**ASSIGNMENT 1:** Translate this sentence from the post on cluster recovery inside K8s into Spanish: "Now, I don't particularly want to run 3 4GB servers to monitor my 1 server flask app."

**EXCERPTED TEXT:**
= = = = = = =

Cluster recovery inside K8s

Hi all! Spent the last month or so playing with elastic stack for my side project site. Its just a flask/react app with virtually 0 traffic, so nothing particularly fancy, but I like playing with new tech. So am deploying helm charts on a small k8s cluster.

Now, I don't particularly want to run 3 4GB servers to monitor my 1 server flask app. After all, if it fails- I really don't care that much. But my problem is that if I lose quorum, I have NO IDEA how to start the cluster back up. I've seen this with 3 node and 1 node clusters- if I lose quorum (and with all the experimentation with helm charts and terraform, I'm replacing instances all the time), the ES cluster never comes back up. I had assumed this was expcted behavior, and was thinking about trying to run 5 really small servers to make it happen less often. But according to https://twitter.com/paulbecotte/status/1212422340736360449, a 1 node cluster should be able to recover from a reboot without intervention.

= = = = = = =

**MATERIAL FOR THIS EXERCISE:**

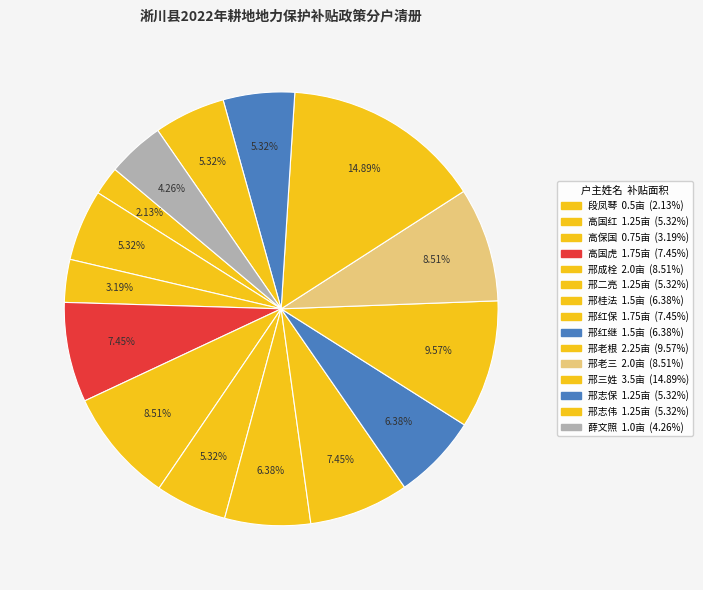

Rank the categories by value from lowest to highest.

段凤琴, 高保国, 薛文照, 高国红, 邢二亮, 邢志保, 邢志伟, 邢桂法, 邢红继, 高国虎, 邢红保, 邢成栓, 邢老三, 邢老根, 邢三姓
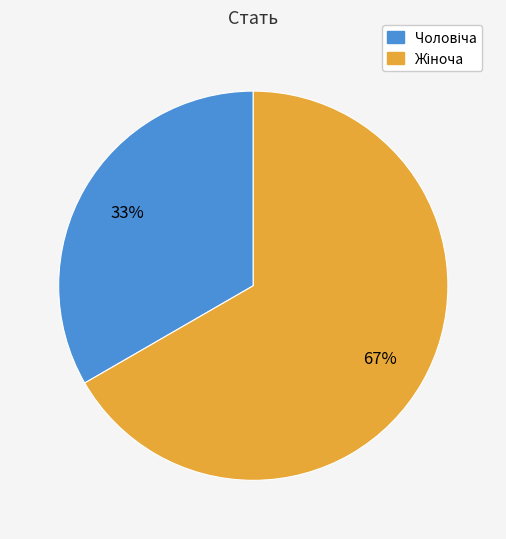

Is there any slice that represents more than half of the pie?

Yes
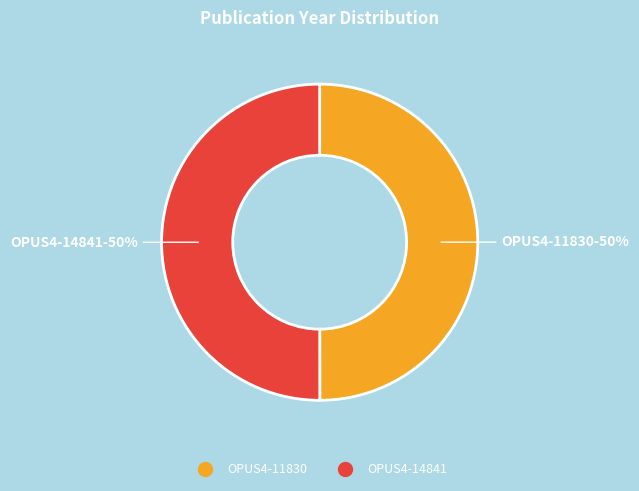

Is it true that OPUS4-11830 is 50% of the pie?

True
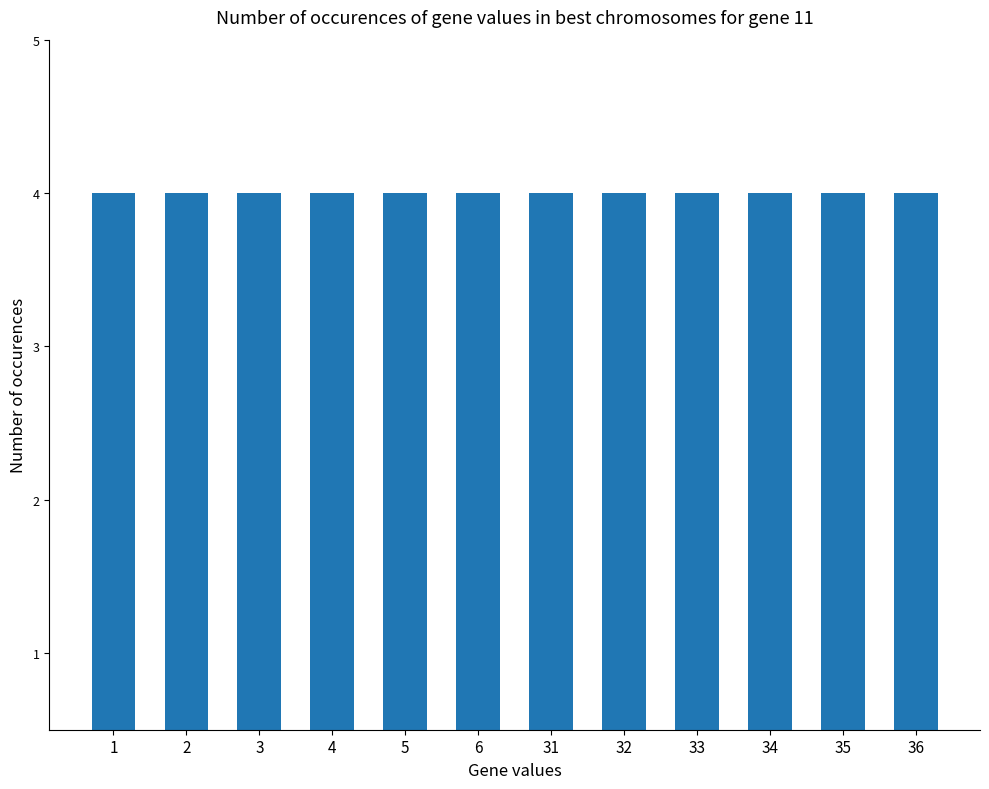

Does the chart contain any negative values?

No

= = = = = = =

**ASSIGNMENT 2:** Rewrite the records from the line with "Is it true that" through the end of the records, replacing "chart" with "graph" and leaving everything else the same. Omit the pictures.

**RESPONSE AREA 1:** Ahora bien, no tengo muchas ganas de ejecutar 3 servidores de 4 GB para monitorear mi aplicación Flask de 1 servidor.

**RESPONSE AREA 2:**
Is it true that OPUS4-11830 is 50% of the pie?

True

Does the graph contain any negative values?

No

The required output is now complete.